Start of AVAILABLE DATA

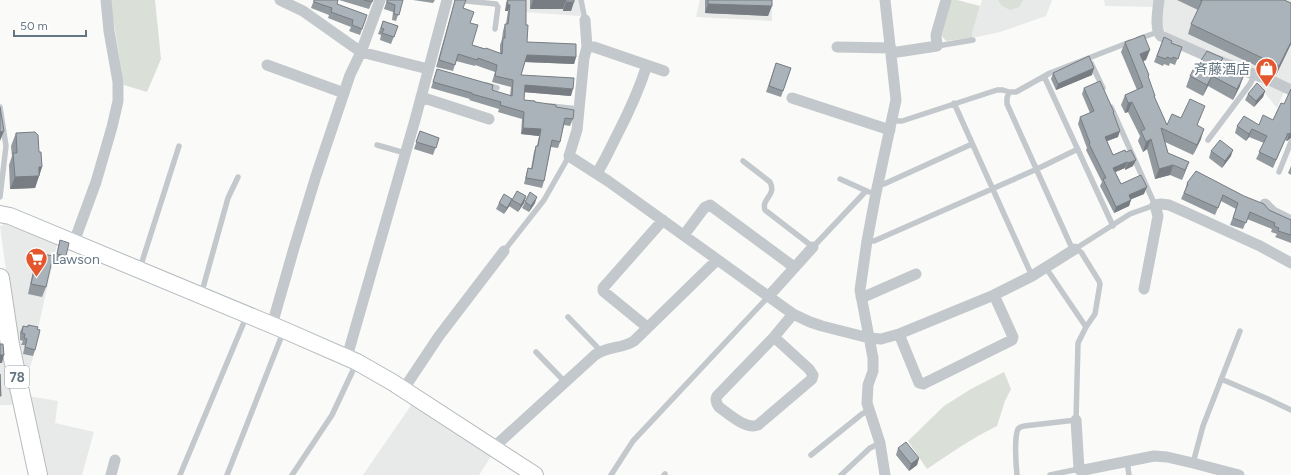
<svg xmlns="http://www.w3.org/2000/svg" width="1291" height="475" viewBox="0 0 1291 475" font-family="Figtree,'Noto Sans JP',sans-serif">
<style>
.built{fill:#e8e9e9}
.green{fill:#dadfd7}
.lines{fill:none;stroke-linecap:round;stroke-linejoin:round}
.secondary-casing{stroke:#b3babf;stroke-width:18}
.primary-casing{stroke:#b5babe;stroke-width:20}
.lane{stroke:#c3c8cc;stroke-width:5.5}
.street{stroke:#c3c8cc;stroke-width:11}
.secondary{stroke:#fff;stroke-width:16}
.primary{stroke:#fff;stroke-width:18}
.wall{fill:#929a9f}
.shaded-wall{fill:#777d82}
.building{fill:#aab3b9;stroke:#777d82}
.labels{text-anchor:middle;stroke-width:4;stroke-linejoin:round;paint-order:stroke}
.shield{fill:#fff;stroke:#939fa8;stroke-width:1}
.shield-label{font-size:13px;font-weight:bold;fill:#657683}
.poi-label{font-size:14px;fill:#657683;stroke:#fff;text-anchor:end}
</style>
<rect width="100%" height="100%" fill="#fafaf8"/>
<!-- built -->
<path class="built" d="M524 0H578L581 16 523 12Z
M700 0H772V21L696 17Z
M982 0H1052L1046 16 1000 32 972 38V34Z
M1104 0H1155V7L1105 6Z
M1164 0H1291V85L1166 33 1162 26Z
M1265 82 1285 90 1277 108 1258 85Z
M6 222 58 240 37 333 40 334 28 374H23L14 329 0 226 3 225 2 223Z
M0 351H4L17 405H0Z
M28 396 58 401 55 423 94 432 82 475H45Z
M412 404 492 455 479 475H363Z"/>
<!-- green -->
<path class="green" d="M110 0H155L161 59 147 92 124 85Z
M949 0H957L980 6 972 34V38L946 41 940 34Z
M998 0H1023L1019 7 1010 10 1002 6Z
M1004 372 1011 389 1005 401 997 426C972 438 951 453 927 469L908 441 944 406 971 389Z"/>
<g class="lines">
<defs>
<path id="secondary" d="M0 214 10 216 284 330 357 362 392 382 535 475"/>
<path id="primary" d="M0 278 10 345 38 475"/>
</defs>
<!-- secondary casing -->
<use href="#secondary" class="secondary-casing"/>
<!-- primary casing -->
<use href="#primary" class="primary-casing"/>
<!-- lane -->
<path class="lane" d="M457 0 496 4 498 7 495 29
M581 0 585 20
M1138 39 1158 32
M937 46 973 40
M1091 63 1103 88
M1044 76 1113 226
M486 85 497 88
M1009 92 1007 98V104L1071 246 1081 252 1099 281 1100 284 1095 314 1086 327 1078 343 1076 420 1024 426C1021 427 1020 427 1018 429 1014 437 1016 466 1017 475
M954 103 1032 276
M550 106 579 109
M0 107 6 146 0 197
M893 119 898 121H902L997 90H1003L1009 92H1016L1050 73 1130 42
M1208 140 1250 84 1254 76
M377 145 405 153
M743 161 770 182C777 196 761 198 765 210L813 247 866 191
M1279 172 1291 142
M840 179 869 192
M878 184H884L972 144
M867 241H874L1037 169 1078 149
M1075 249 1130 214 1155 205 1111 107
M504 251 544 200 569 156
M140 268 179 146
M1046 268 1086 327
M201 295 228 198 238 177
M568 317 597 347 599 352
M536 352 565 382
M1221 379 1268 399 1291 410
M811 455 862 414 869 410
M1127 461 1129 475
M1193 463 1203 426 1240 331
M180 475 247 315
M227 475 284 330
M292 475 332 415 356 364
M611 475 633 441 768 297
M664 475 665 474
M841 475 870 448 880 443
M1050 475 1079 469 1080 475"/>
<!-- street -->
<path class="street" d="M280 0 303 11 361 52 428 69
M885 0 896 100 876 193 867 241 860 290 873 358V371L868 385 867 403 880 443 885 475
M1159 0C1158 10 1154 29 1161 36L1216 60 1274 82 1291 90
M585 20 587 47 584 58 577 130 569 156 608 181 793 314 810 322 822 326 869 338 881 339 899 334 994 295 1032 276 1075 249
M587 47H594L664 71
M837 47 891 48
M891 53 937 46 936 35 946 0
M267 65 344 93
M421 97 489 119
M792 98 890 130
M597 173C604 162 610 149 616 137 628 114 639 90 647 65
M1265 204 1273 212 1291 221
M684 235 705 207 710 205 794 267
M74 242 96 182 112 127 118 101V82L109 31 106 0
M1144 289 1158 216 1155 205 1161 204 1169 205 1185 212 1260 246 1291 263
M768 297 813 247
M861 297 866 296 916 274
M272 325 294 248 316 176 350 75 361 52 380 0
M647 327 603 291V288L663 220
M899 334 919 383 923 384 1012 340 1013 337 994 295
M774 337 809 369 813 375 812 379 758 425C746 430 729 414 719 407 716 403 715 400 717 396L774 337 793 314
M347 357 415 120 447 0
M403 390 439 336 504 251
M1076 420 1079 469 1084 470 1154 456 1167 457 1193 463 1239 475
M493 448 595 355C607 346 622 349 634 341L717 260
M111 475 115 460"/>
<!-- secondary -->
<use href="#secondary" class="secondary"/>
<!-- primary -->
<use href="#primary" class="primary"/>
</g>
<!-- wall -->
<path class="wall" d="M314 0 337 4 367 15 360 35 349 31 351 27 328 18 329 15 311 8Z
M339 0H373L369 9Z
M387 0H403L396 21 392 20 393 12 384 9Z
M413 0H435L433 3Z
M455 0 463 8 470 23 472 45 500 53V45L502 39 503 31 505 24H506L508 11H505L506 3 507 0H526V25L527 42 576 57 574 64 525 62 521 75 571 96 524 92V100L556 107 573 119 570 126 564 125 560 142 558 148 551 147 544 181 542 188 524 184 526 175 528 168 531 169 534 152 536 146H537L539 136 521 134 522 119 498 112 499 109 469 100 470 99 431 88 437 69 492 90 510 96 511 87 492 82 495 72 475 65V66L456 61 453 71 436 67Z
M530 0H574L571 11H563V9H530Z
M705 0H772L768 16 705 13Z
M1177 0H1284L1291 3V44L1276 75 1188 34 1191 24 1198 10Z
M383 21 398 26 391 44 380 40 381 35 378 34Z
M1164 37 1171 43 1182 47 1175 65 1170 63 1169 66 1164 64 1163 66 1154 62Z
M1125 42 1146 60 1143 61 1149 75 1148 78 1154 98 1167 125 1181 118 1201 116 1197 125 1201 139 1193 155 1165 142 1168 153 1189 162 1182 180 1170 175 1155 179 1147 149 1143 152 1138 141 1140 136 1128 112 1125 113 1121 105 1125 95 1137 90 1121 52Z
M1223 58 1221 63 1240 86 1233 100 1208 86 1203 96 1186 87 1190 76 1198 65Z
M776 63 791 68 781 97 766 92Z
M1053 73 1092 75 1056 90 1051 79Z
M1084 88 1114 112 1113 113 1118 137 1107 141 1113 155 1125 150 1133 166 1125 170V168L1115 172 1121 184 1144 194 1131 199 1129 206 1114 213 1100 186 1102 182 1086 150 1087 148 1078 124 1080 117 1090 113 1082 94Z
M1291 89V138L1287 141 1285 140 1273 168 1256 159 1264 143 1249 137 1246 141 1235 133 1237 126 1259 125 1273 120 1284 104Z
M1265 91 1263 97 1254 107 1245 100 1248 94Z
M420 131 439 138 433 155 414 149Z
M16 133 39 152 42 167 35 188 10 189 9 165 12 156 11 146Z
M1211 151 1231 156 1222 168 1209 158Z
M1291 166V175L1288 173Z
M1187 183 1269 210 1291 220V243L1275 237 1277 234 1271 232 1272 229 1247 219 1243 229 1230 225 1236 209 1221 201 1215 215 1181 199 1185 190Z
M526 196 524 203 518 212 509 206 512 200Z
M512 199 510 205 504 214 496 209 499 203Z
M525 202 535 203 529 212 522 208Z
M60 240 66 256 64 263 55 261 58 247Z
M38 253 46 287 42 297 28 294 35 262Z
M23 326 35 350 33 356 23 354 25 345H21L23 341 20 340V332Z
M898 448 919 458 917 465 909 471 896 455Z"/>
<!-- shaded-wall -->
<path class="shaded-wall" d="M533 0H566L563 9H530Z
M566 2H574L571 11H563Z
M507 4 510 5 508 11H505Z
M708 4 772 6 768 16 705 13Z
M1291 42V44L1276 75 1279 66Z
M1150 50 1146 60 1136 64 1140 54Z
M527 55 576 57 574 64 525 62Z
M1094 68 1092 75 1056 90 1058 84Z
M1244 75 1240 86 1233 100 1237 89Z
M1212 76 1208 86 1203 96 1207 85Z
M525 85 573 89 571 96 522 92Z
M1265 91 1263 97 1254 107 1256 101Z
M1132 102 1128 112 1125 113 1128 103Z
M523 128 541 129 539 136 521 134Z
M1204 129 1201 139 1193 155 1197 145Z
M1252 129 1249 137 1246 141 1249 134Z
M4 131 0 141V132Z
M1120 131 1118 137 1102 143 1105 137Z
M1291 133V138L1287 141 1289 134Z
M1151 139 1147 149 1143 152 1146 142Z
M1233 150 1231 156 1222 168 1225 161Z
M1136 160 1133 166 1125 170 1128 163Z
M1127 162 1125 168 1111 174 1113 168Z
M1189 162 1185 172 1182 180 1185 170Z
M1173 165 1170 175 1155 179 1159 169Z
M39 167H42L35 188 10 189 15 177Z
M1147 187 1144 194 1127 201 1129 195Z
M526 196 524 203 518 212 521 205Z
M537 197 535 203 529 212 531 206Z
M512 199 510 205 504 214 507 208Z
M1131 200 1129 206 1114 213 1116 207Z
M0 355H4L2 363H0Z
M919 458 917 465 909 471 911 464Z"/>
<!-- building -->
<path class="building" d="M314 0H338L337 4 367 15 362 29 352 25 353 20 331 12 332 8 314 2Z
M364 0H373L372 2Z
M387 0H403L399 15 394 14 395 5 387 2Z
M455 0H466L463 8 474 12 470 23 478 25 472 45 485 49 486 48 502 54 503 38H505V24H508L510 5 507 4 508 0H526V25H528L527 42 576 44V57L527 55 521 75 574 78 573 89 525 85 524 100 535 101V102L556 105V107L574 110 573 119 565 118 560 142 552 140 544 181 526 178 528 168 532 169 536 146H538L541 129 523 128 524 112 500 105 501 102 472 94V93L433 82 437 69 493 85 492 90 512 96 513 80 495 76 497 65 478 58 477 60 458 54 455 65 439 60Z
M566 0H574V2H566Z
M708 0H772V6L708 4Z
M1200 0H1284L1291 3V42L1279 66 1191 24 1202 1Z
M383 21 398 26 394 37 382 33 384 29 381 28Z
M1144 35 1150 50 1140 54 1149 75 1148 76 1155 96H1154L1167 125 1172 114 1181 118 1190 99 1205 106 1197 125 1204 129 1197 145 1161 128 1168 153 1189 162 1185 170 1173 165 1159 169 1151 139 1146 142 1141 131 1145 129 1132 102 1128 103 1125 95 1143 87 1125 42Z
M1164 37 1172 41 1171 43 1182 47 1178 59 1173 57 1172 59 1167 57 1166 59 1157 56Z
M1207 51 1223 58 1220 63 1244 75 1237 89 1212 76 1207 85 1190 76 1196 64 1198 65Z
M1089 56 1094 68 1058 84 1053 73Z
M776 63 791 68 783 91 769 86Z
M1100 81 1114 112H1113L1120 131 1105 137 1113 155 1125 150 1126 152 1131 150 1136 160 1128 163 1127 162 1113 168 1121 184 1141 175 1147 187 1129 195 1131 200 1116 207 1103 179 1106 178 1089 144 1090 143 1080 117 1094 111 1084 88Z
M1257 83 1265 91 1256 101 1248 94Z
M1291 89V133L1289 134 1288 133 1276 160 1259 152 1267 136 1252 129 1249 134 1237 126 1244 116 1259 125 1263 115 1273 120 1281 103 1284 104Z
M0 107 4 131 0 132Z
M420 131 439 138 436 148 416 142Z
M35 132 38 135 39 152H41L42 167H39V176L15 177 13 153H17L16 133Z
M1220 140 1233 150 1225 161 1211 151Z
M1196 171 1244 196 1264 204 1269 210 1291 220V235L1278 231 1279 228 1274 226 1275 223 1250 212 1246 223 1233 218 1238 203 1223 195 1218 208 1184 193 1188 184 1187 183Z
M517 191 526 196 521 205 512 200Z
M530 192 537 197 531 206 525 202Z
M504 194 512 199 507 208 499 203Z
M60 240 69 243 66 256 57 254Z
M38 253 53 256 46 287 31 284Z
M28 325 38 327 37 329 40 330 35 350 25 347 27 339 24 338 25 334 22 333 23 326 28 327Z
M0 344H3L4 355H0Z
M0 374 1 396H0Z
M906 442 919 458 911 464 898 448Z"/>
<!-- icons -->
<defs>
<symbol id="shop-pin" viewBox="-11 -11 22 30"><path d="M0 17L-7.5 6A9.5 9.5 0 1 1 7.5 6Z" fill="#e4572e" stroke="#fff"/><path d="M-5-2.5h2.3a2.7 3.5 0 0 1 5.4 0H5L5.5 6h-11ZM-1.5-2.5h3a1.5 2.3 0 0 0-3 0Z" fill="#fff"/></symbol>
<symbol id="supermarket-pin" viewBox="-11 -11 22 30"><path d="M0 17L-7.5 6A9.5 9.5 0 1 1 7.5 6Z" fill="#e4572e" stroke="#fff"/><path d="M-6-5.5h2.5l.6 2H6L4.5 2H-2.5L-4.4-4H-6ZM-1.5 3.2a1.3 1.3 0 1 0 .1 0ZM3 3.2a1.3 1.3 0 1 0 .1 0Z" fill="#fff"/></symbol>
</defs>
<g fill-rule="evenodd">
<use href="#shop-pin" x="1254" y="56" width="25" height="34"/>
<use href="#supermarket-pin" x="24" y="246" width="25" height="34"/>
</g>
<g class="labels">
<!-- shield labels -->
<rect class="shield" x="5" y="366" width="24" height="22" rx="3"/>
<g class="shield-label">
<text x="17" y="382">78</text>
</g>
<!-- poi labels -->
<g class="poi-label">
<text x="1250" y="74">斉藤酒店</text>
<text x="52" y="264" text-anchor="start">Lawson</text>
</g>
</g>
<!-- scale -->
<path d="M14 30v6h72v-6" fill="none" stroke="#657683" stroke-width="2"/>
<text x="20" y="30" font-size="12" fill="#657683" stroke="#ffffff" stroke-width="3" paint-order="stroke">50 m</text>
</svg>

End of AVAILABLE DATA

PROBLEM REQUIREMENTS:
Would you output the lines from the one that contains "M28 325 38 327" to the end of the data, both ends included, exactly as they appear?

SOLUTION FOR THIS PROBLEM:
M28 325 38 327 37 329 40 330 35 350 25 347 27 339 24 338 25 334 22 333 23 326 28 327Z
M0 344H3L4 355H0Z
M0 374 1 396H0Z
M906 442 919 458 911 464 898 448Z"/>
<!-- icons -->
<defs>
<symbol id="shop-pin" viewBox="-11 -11 22 30"><path d="M0 17L-7.5 6A9.5 9.5 0 1 1 7.5 6Z" fill="#e4572e" stroke="#fff"/><path d="M-5-2.5h2.3a2.7 3.5 0 0 1 5.4 0H5L5.5 6h-11ZM-1.5-2.5h3a1.5 2.3 0 0 0-3 0Z" fill="#fff"/></symbol>
<symbol id="supermarket-pin" viewBox="-11 -11 22 30"><path d="M0 17L-7.5 6A9.5 9.5 0 1 1 7.5 6Z" fill="#e4572e" stroke="#fff"/><path d="M-6-5.5h2.5l.6 2H6L4.5 2H-2.5L-4.4-4H-6ZM-1.5 3.2a1.3 1.3 0 1 0 .1 0ZM3 3.2a1.3 1.3 0 1 0 .1 0Z" fill="#fff"/></symbol>
</defs>
<g fill-rule="evenodd">
<use href="#shop-pin" x="1254" y="56" width="25" height="34"/>
<use href="#supermarket-pin" x="24" y="246" width="25" height="34"/>
</g>
<g class="labels">
<!-- shield labels -->
<rect class="shield" x="5" y="366" width="24" height="22" rx="3"/>
<g class="shield-label">
<text x="17" y="382">78</text>
</g>
<!-- poi labels -->
<g class="poi-label">
<text x="1250" y="74">斉藤酒店</text>
<text x="52" y="264" text-anchor="start">Lawson</text>
</g>
</g>
<!-- scale -->
<path d="M14 30v6h72v-6" fill="none" stroke="#657683" stroke-width="2"/>
<text x="20" y="30" font-size="12" fill="#657683" stroke="#ffffff" stroke-width="3" paint-order="stroke">50 m</text>
</svg>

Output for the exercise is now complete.